Qualche ora dopo, con i carabinieri del nucleo operativo della compagnia Duomo, riavvolge il nastro di quel lungo sabato sera. La cena in compagnia di tre amici in un locale con terrazza vista Duomo. La scelta di spostarsi verso zona Ticinese, nella stanza d'albergo presa in affitto da uno dei suoi amici di passaggio in città. Tra chiacchiere e alcol si fa notte. Arriva l'ora di fare ritorno a casa. Gli amici la accompagnano a una fermata dei mezzi pubblici in viale Bligny, poi si dividono. Sotto la pensilina c'è un signore che poco dopo s' allontana.
Il display segna mezz' ora d'attesa. Accende una sigaretta per ingannare il tempo. Un ragazzo s'avvicina. Le si rivolge in inglese: le chiede in prestito l'accendino, poi le chiede se vuole fumare una sigaretta insieme, poco più in là, dietro l'angolo, ai piedi del campus della Bocconi. Lei accetta, lo segue. Una telecamera in zona li inquadra per un istante: camminano fianco a fianco, lui l'abbraccia.
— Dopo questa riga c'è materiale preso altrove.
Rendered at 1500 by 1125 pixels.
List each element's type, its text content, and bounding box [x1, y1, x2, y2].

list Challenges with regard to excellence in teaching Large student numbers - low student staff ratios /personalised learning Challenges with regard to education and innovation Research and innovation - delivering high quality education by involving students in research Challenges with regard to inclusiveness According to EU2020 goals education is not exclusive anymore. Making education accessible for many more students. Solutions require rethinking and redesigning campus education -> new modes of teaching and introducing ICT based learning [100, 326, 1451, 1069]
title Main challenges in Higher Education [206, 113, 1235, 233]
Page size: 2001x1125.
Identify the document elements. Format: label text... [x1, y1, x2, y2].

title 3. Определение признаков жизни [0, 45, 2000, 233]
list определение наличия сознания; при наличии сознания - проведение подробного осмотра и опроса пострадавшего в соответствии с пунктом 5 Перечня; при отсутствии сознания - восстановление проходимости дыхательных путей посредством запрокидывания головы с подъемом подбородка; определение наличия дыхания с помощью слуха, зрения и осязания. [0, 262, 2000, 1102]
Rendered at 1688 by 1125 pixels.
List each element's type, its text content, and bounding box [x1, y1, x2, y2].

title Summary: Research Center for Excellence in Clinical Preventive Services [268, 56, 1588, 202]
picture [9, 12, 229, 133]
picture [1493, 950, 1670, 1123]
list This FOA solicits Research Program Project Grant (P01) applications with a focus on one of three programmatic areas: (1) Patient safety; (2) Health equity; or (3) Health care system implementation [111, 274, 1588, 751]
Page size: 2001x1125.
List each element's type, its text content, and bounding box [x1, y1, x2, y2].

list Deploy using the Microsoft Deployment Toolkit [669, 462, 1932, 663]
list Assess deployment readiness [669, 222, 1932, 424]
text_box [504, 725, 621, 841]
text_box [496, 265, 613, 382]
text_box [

«Quando ho visto che non si fermava, che mi stava portando sempre più lontano dalla fermata, gli ho detto che non mi volevo allontanare, ma lui non m' ascoltava e mi strattonava». È l'inizio dell'incubo. Lui prova a baciarla. Lei si rifiuta, si gira. Lui non si ferma: la afferra per la vita, la spinge sul cofano dell'auto, la violenta. Lo stupro è interrotto da quel passante che ne aveva incrociato poco primo lo sguardo e s'era insospettito, e che lo affronta.
E sarà sempre lui a fornire una descrizione accurata dell'aggressore agli investigatori, guidati dal capitano Gabriele Lombardo e coordinati dal pm Rosaria Stagnaro, che riescono a isolare l'impronta del palmo della mano destra sulla carrozzeria della vettura. Un altro elemento arriva dal cellulare della ragazza. Non si trova più. L'ultima cella agganciata è a qualche centinaio di metri, in via Borsi.
Durante gli appostamenti in zona i carabinieri riescono a individuare l'aggressore: è vestito ancora come quella notte. La sua foto viene riconosciuta dalla vittima e dal testimone. È il 29enne marocchino Youssef Safieddine, irregolare, senza fissa dimora, una sfilza di alias, un precedente di polizia per ricettazione. Per il sistema anche l'impronta della mano combacia.
A questo punto iniziano le ricerche. L'ultimo controllo lo registrava un anno fa allo Stadera, quartiere alla periferia sud, in una soffitta in cui viveva con altri connazionali. Lo fermano venerdì nel parchetto vicino. «Non violenterei né ucciderei mai nessuno», è stata la sua difesa ieri davanti al gip Alessandra Cecchelli, che ha convalidato il fermo.